Interroger un diagnostic, en demander la validation, sur l’indication d’un pair ou fort du savoir collecté sur internet, est devenu motif fréquent d’appel au psy. Recouvrant tantôt une question subjective, tantôt une perplexité voire une certitude, cette demande de validation est avant tout appel à l’Autre.
Lacan après Freud nous apprend en quoi l’entrée dans le langage se paye d’une perte de jouissance. Une part de jouissance doit être perdue pour être retrouvée dans le lien à l’Autre, et fonder ainsi le lien social 1. L’Autre que propose notre modernité, celui du diagnostic, des neurosciences et du cerveau, exclut tout à la fois la subjectivité et le désir. Pourtant les sujets tentent de s’en servir : pour se faire entendre ; pour traiter des autoreproches ; pour se faire accepter par un Autre trop exigeant… L’appel au diagnostic est ainsi tentative : de se faire une place dans l’Autre ; de localiser l’hétérogène de la jouissance par l’identification, façon d’en faire un symptôme que le moi et aussi bien l’Autre puissent adopter, en évitant toute implication subjective. Mais, sous couvert d’appel au savoir, le sujet désire aussi être pars, être partie, et ce désir d’être partie, d’appartenir à un tout, a à voir avec l’objet 2.

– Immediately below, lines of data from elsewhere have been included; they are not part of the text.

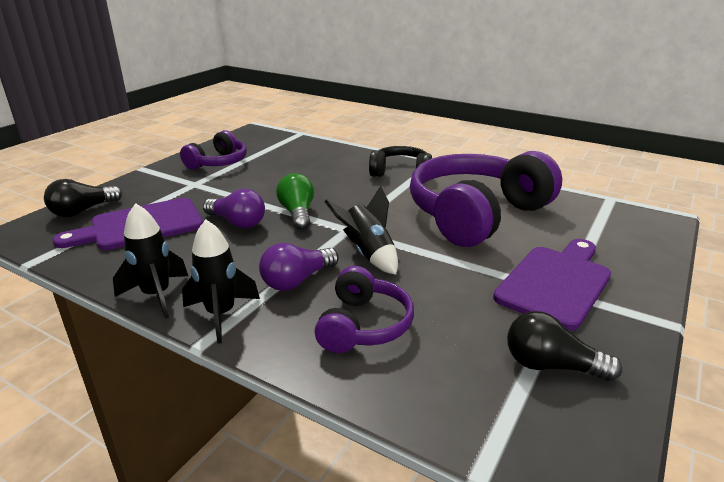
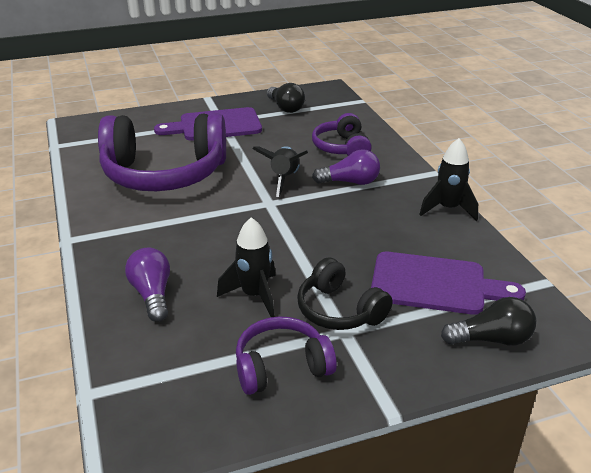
camera: 140 degrees left, 5 degrees up
(221, 314) = (413, 181): black rocket -> black rocket (254, 295)
(237, 222) = (346, 248): purple light bulb -> purple light bulb (152, 294)
(297, 213) = (287, 234): green light bulb -> none
(363, 325) = (342, 148): purple headphones -> purple headphones turned 60 degrees counterclockwise
(400, 172) = (128, 240): black headphones -> black headphones (339, 310)

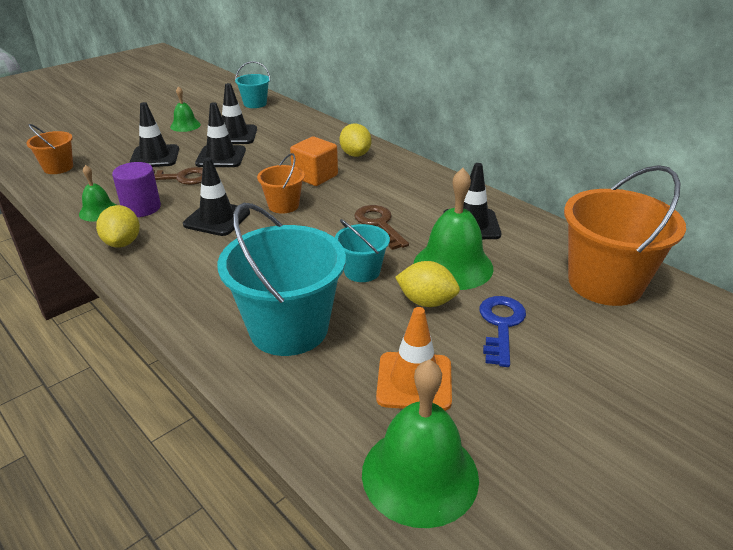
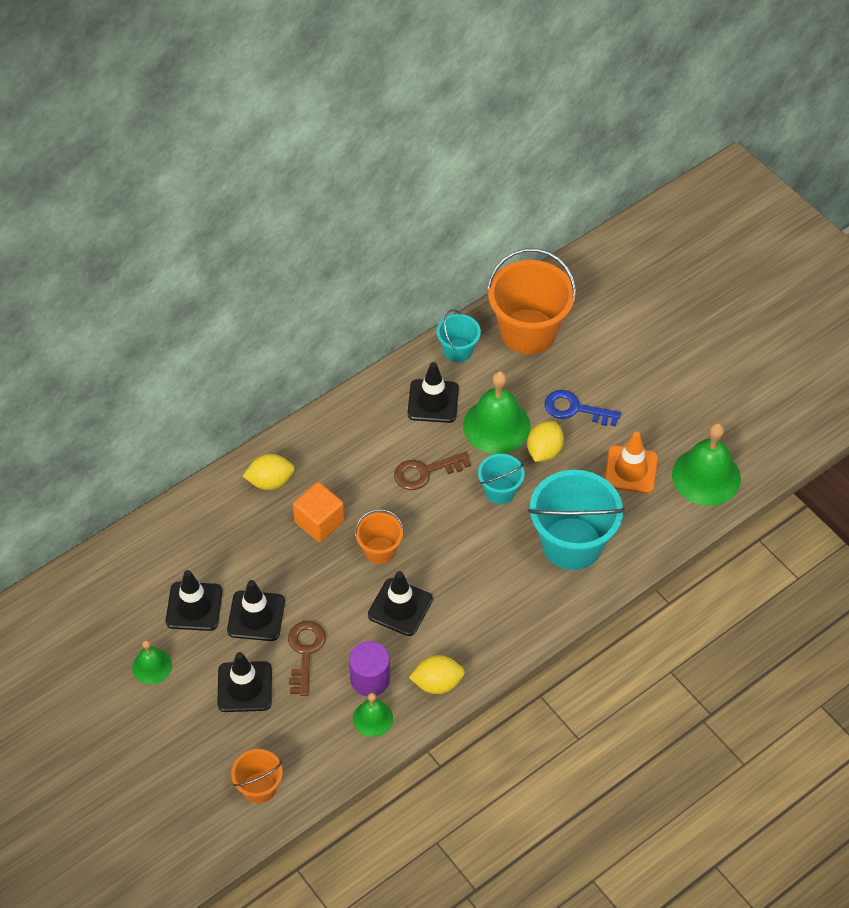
camera: 85 degrees left, 20 degrees up
(255, 104) = (89, 589): turquoise bucket -> turquoise bucket (458, 350)

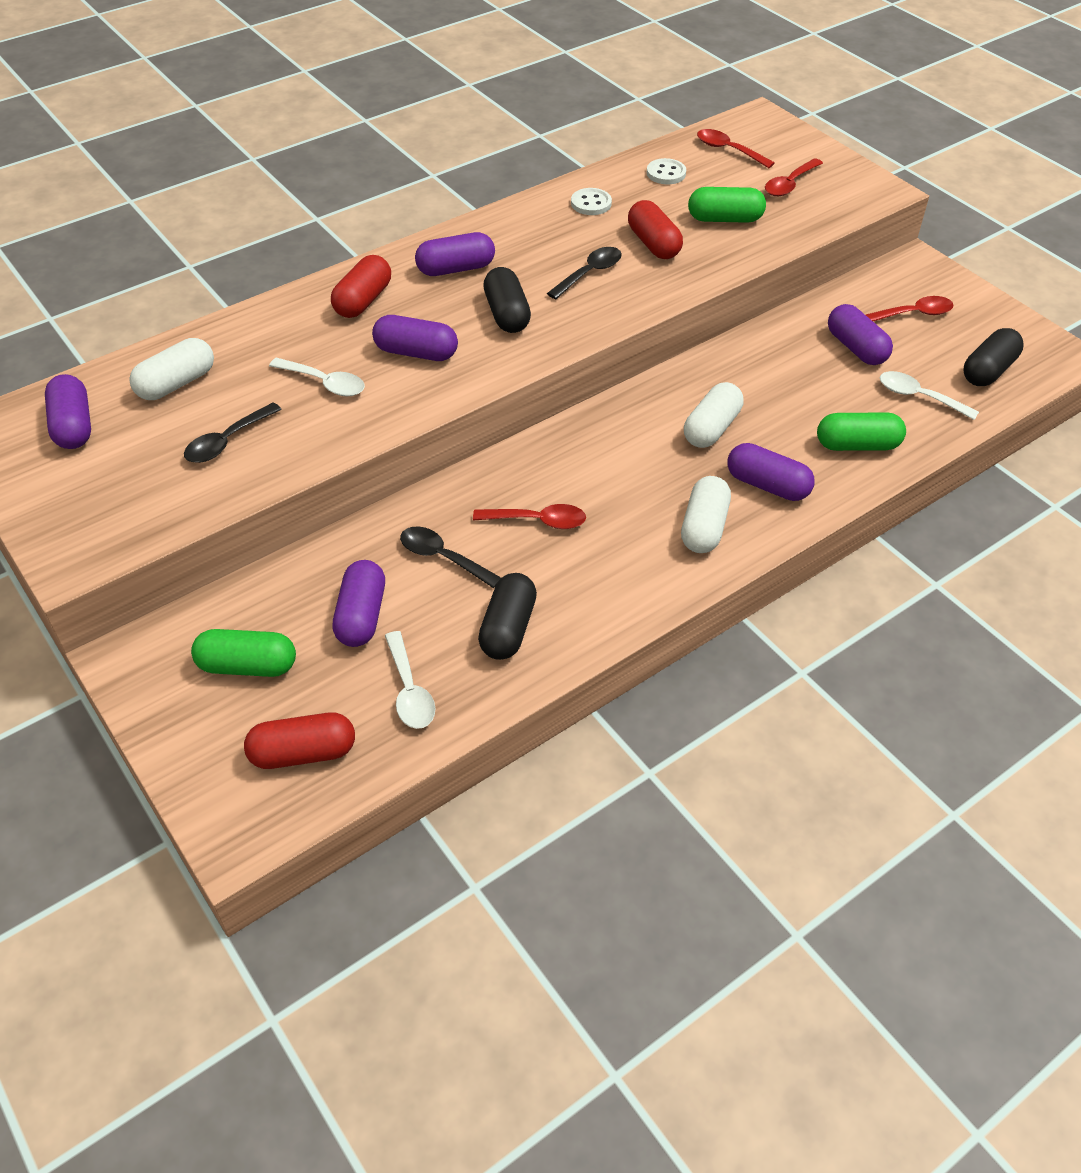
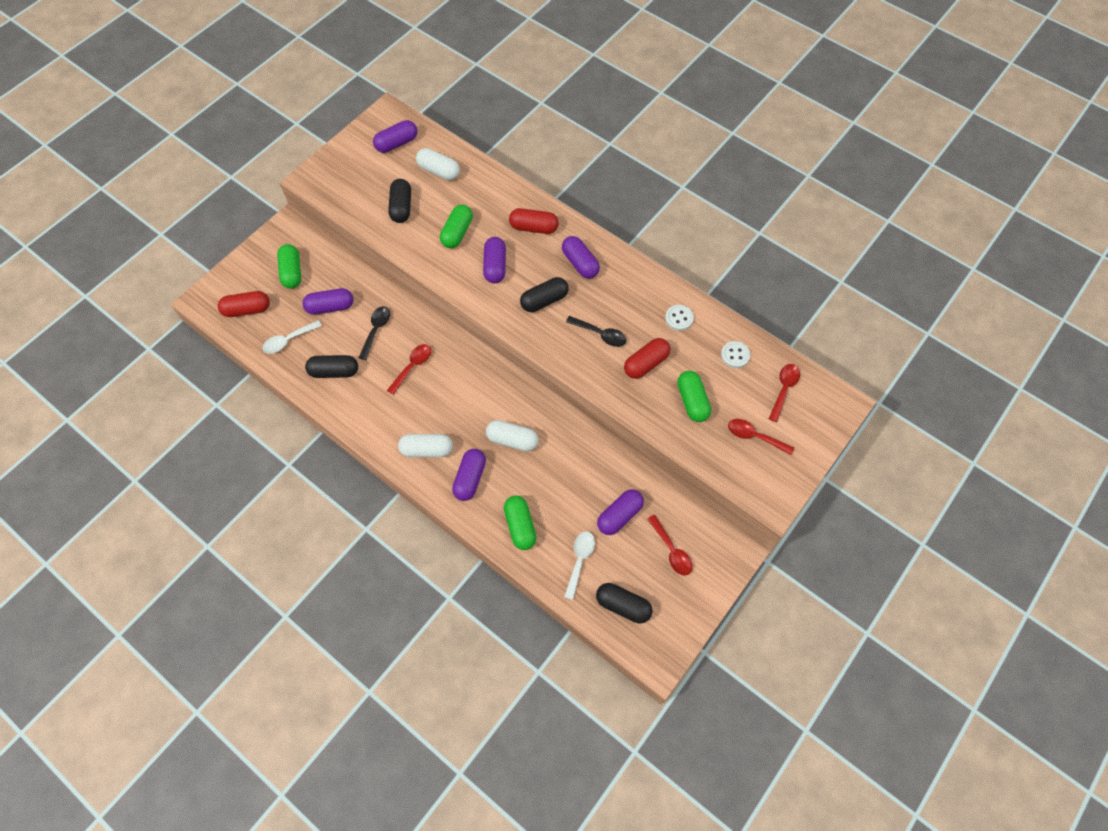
camera: 75 degrees right, 15 degrees up
(227, 441) = (401, 207): black spoon -> black capsule
(303, 753) = (247, 310): red capsule -> red capsule turned 75 degrees counterclockwise
(324, 383) = (457, 233): white spoon -> green capsule
(538, 521) = (412, 367): red spoon -> red spoon turned 135 degrees counterclockwise

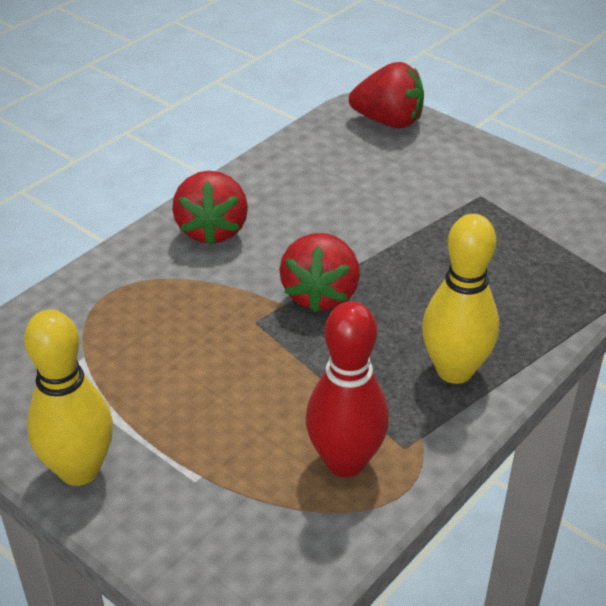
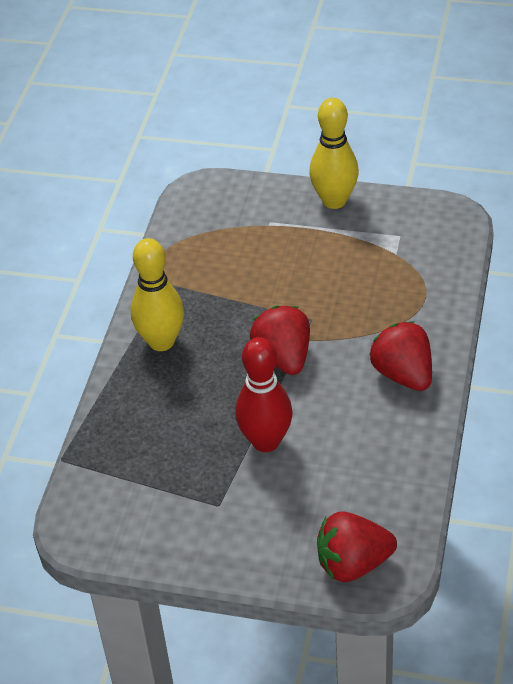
camera: 155 degrees right, 5 degrees up
(345, 462) = (195, 263): red bowling pin -> red bowling pin (266, 441)

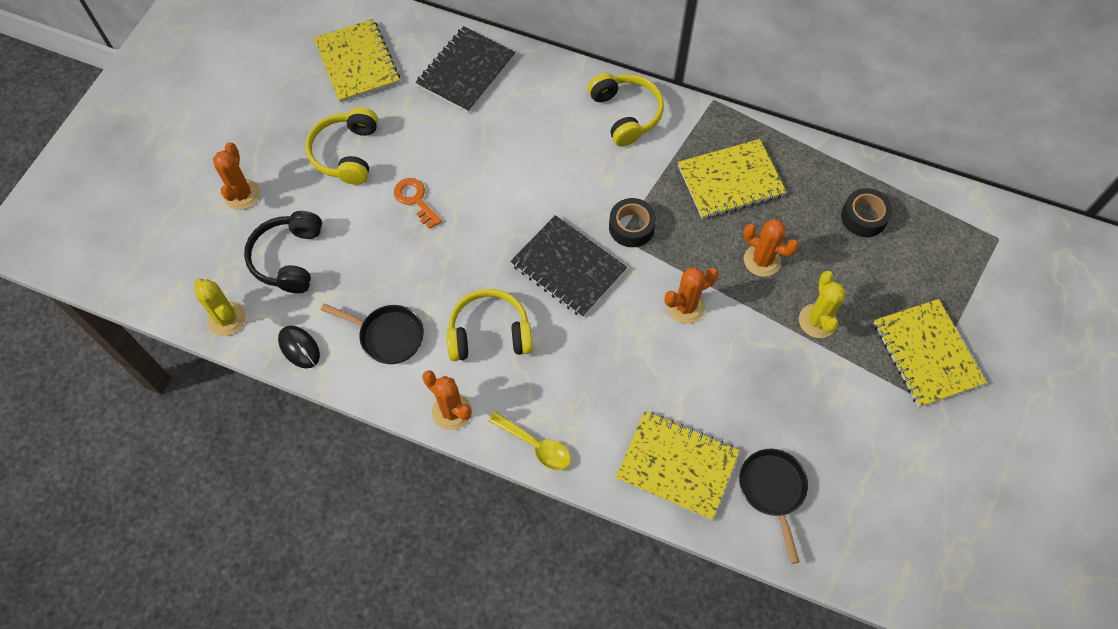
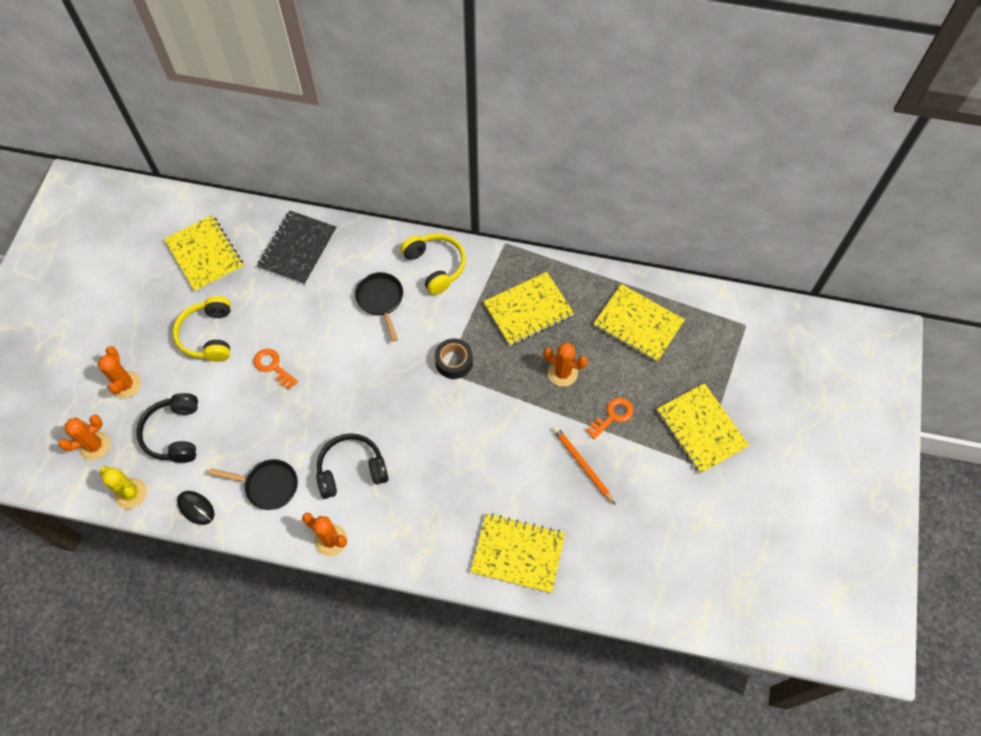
camera: 10 degrees left, 0 degrees up
(489, 333) = (351, 470): yellow headphones -> black headphones
(535, 445) = (403, 556): yellow spoon -> none
(568, 267) = (407, 404): black notebook -> none
(685, 307) = (507, 421): orange cactus -> orange cactus (94, 446)
(771, 373) = (582, 465): none -> orange pencil
(772, 490) = (595, 560): black pan -> black pan (381, 300)
(817, 321) = (613, 416): yellow cactus -> orange key
(863, 217) = (638, 324): black tape -> yellow notebook

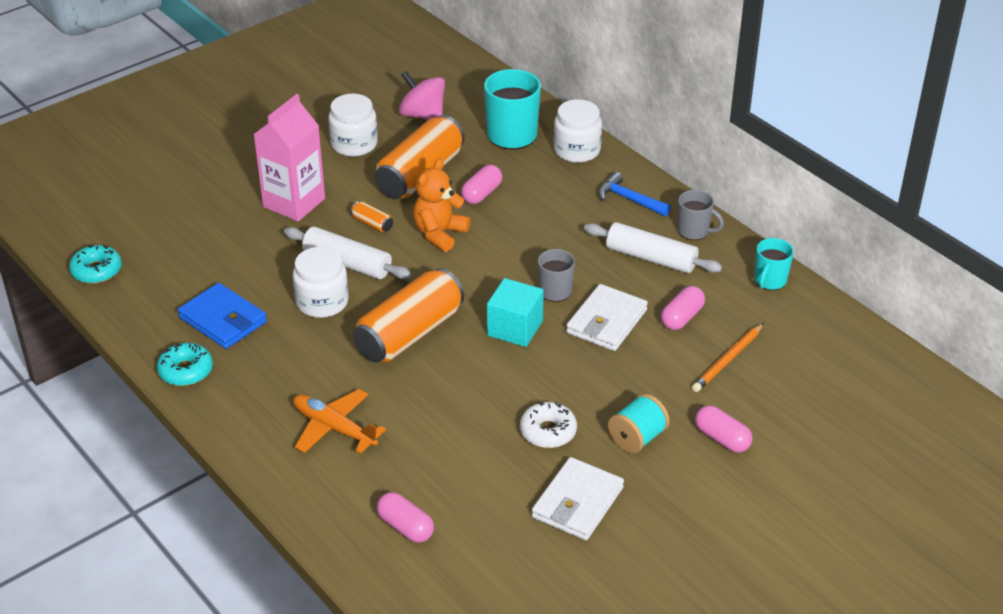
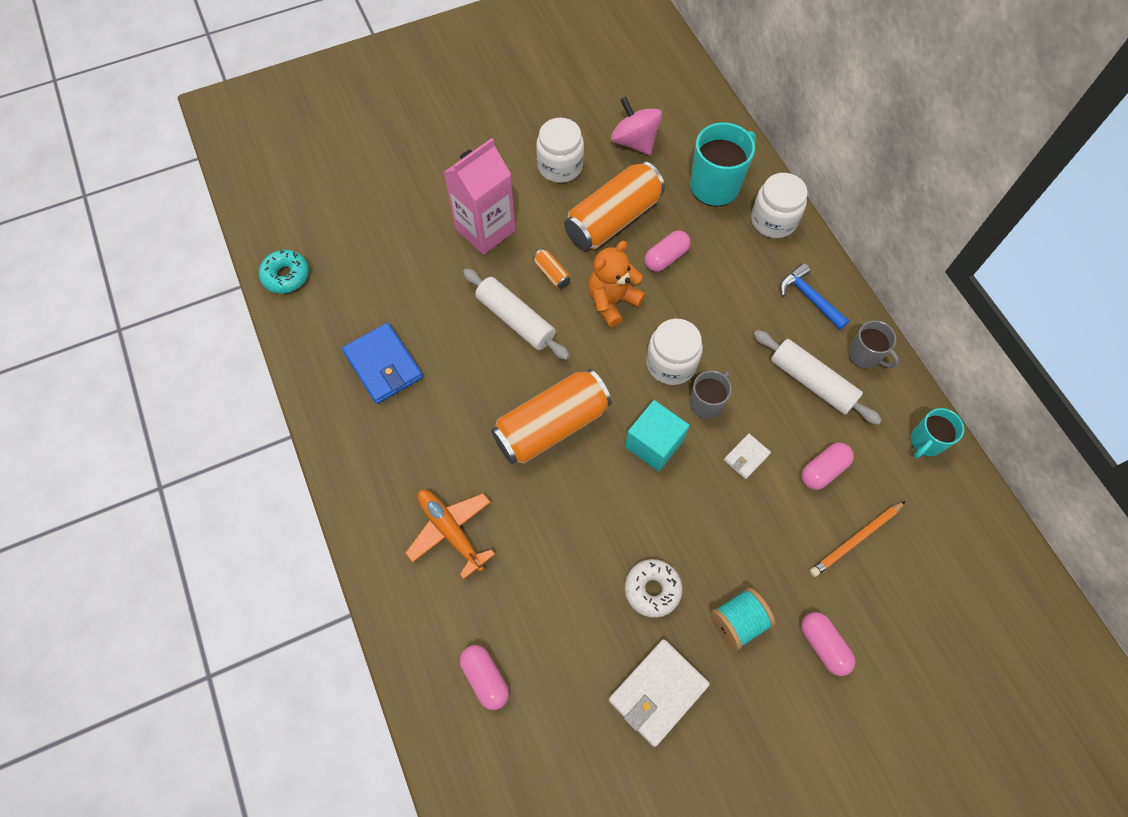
camera: 15 degrees right, 25 degrees up
(186, 371) = (334, 422): turquoise donut -> none
(322, 302) = (480, 365): white jar -> white jar (671, 363)
(606, 321) = (746, 457): white wallet -> white wallet, size x0.52

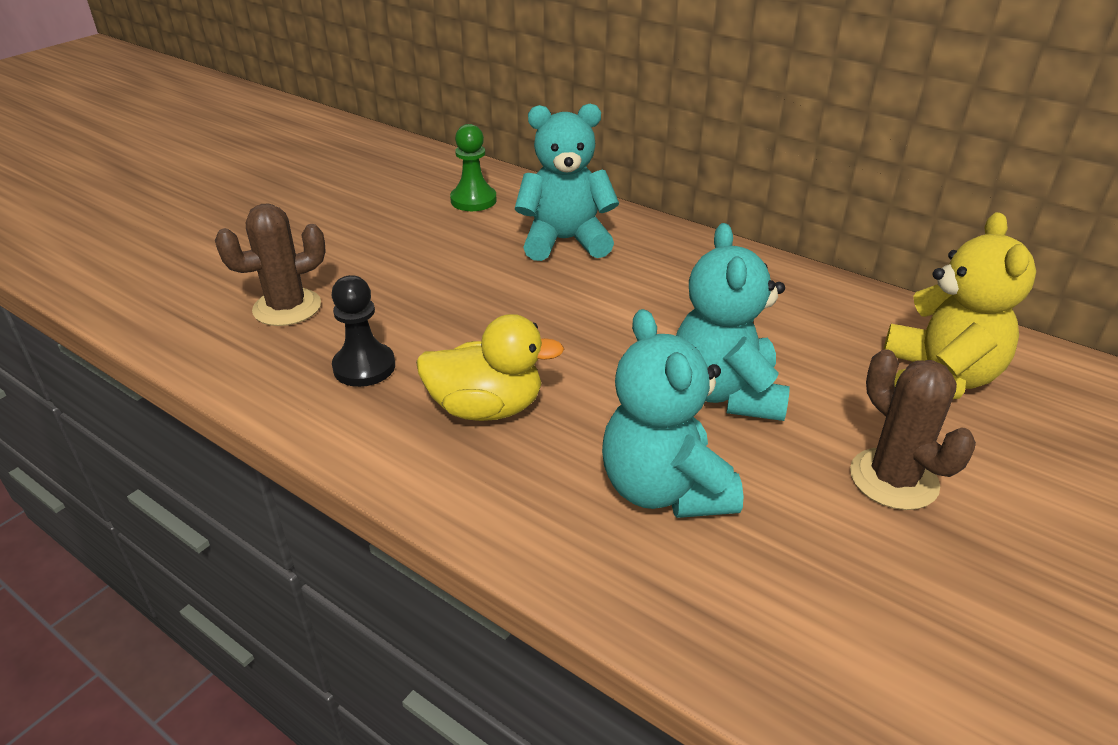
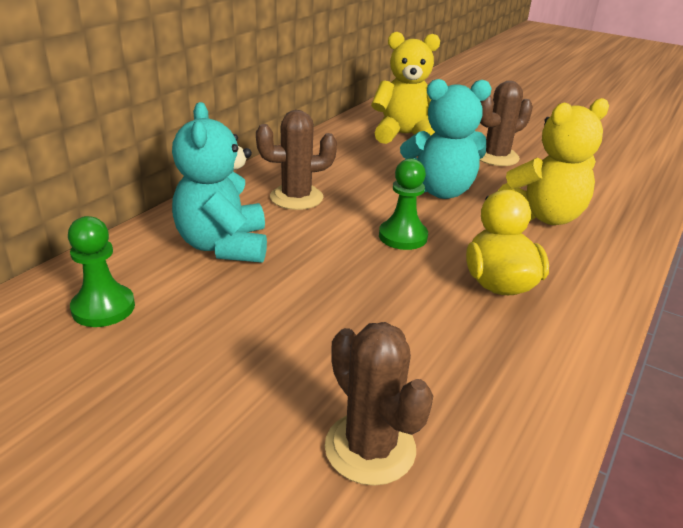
camera: 95 degrees left, 5 degrees down
(364, 367) = (470, 359): black pawn -> none
(590, 347) = (403, 236): none -> green pawn
(664, 489) = (543, 216): turquoise teddy bear -> yellow teddy bear
(676, 278) = (296, 197): none -> brown cactus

Si accueillir l’effort du sujet pour se loger dans l’Autre nécessite parfois d’en passer par la langue du diagnostic, l’enjeu devient alors : de parcourir avec lui le chemin allant de ce diagnostic à la forme particulière, inhibition, symptôme ou angoisse où se prend sa libido ; de permettre ainsi, non pas une identification mais une symptomatisation a minima du singulier de sa jouissance qui puisse faire amorce pour le transfert. Lacan distinguera deux faces à ce transfert : s’il revient à l’analyste de se faire le support du sujet supposé savoir, il intervient aussi dans l’expérience, avec sa présence. En tant qu’il est supposé détenir l’objet perdu 3, il rend présent cette fonction de l’objet. Sur ce versant, ce n’est pas via l’amour lié à la chaîne signifiante que le sujet s’inscrit dans l’Autre mais via l’objet. C’est sur ce versant que l’analyste peut devenir pour le sujet un nouveau partenaire libidinal, prêt – à la différence de l’Autre de papier du diagnostic – à loger l’indicible de sa jouissance et à en permettre les déplacements.
Ainsi tel sujet se présentant sous le diagnostic de dépression, ne se voyant pas de place dans le monde, et abordant cela de façon très générale, sera sensible au rendez-vous donné pour l’aider à faire face à l’urgence qu’il traversait. Changeant de régime de parole, il fera ce constat : « J’ai été élevé dans la victimisation mais ça rend passif », il pourra alors commencer à se faire responsable a minima de cette jouissance, soit à dire non à ce qui ne lui convient pas, et à se sentir exister.
Danièle Olive, BAPU de Rennes
1 Lacan J., « Petit discours aux psychiatres », 10 novembre 1967, inédit.
2 Miller J.-A., « L’orientation lacanienne. Ce qui fait insigne », enseignement prononcé dans le cadre du département de psychanalyse de l’université Paris 8, cours du 11 mars 1987, inédit.
3 Laurent É., « Naissance du sujet supposé savoir », La Lettre mensuelle, n° 260, juillet-août 2007, p. 15, cité par Guillot É., « Phénomène et structure du transfert », Ironik, no 33, p. 9.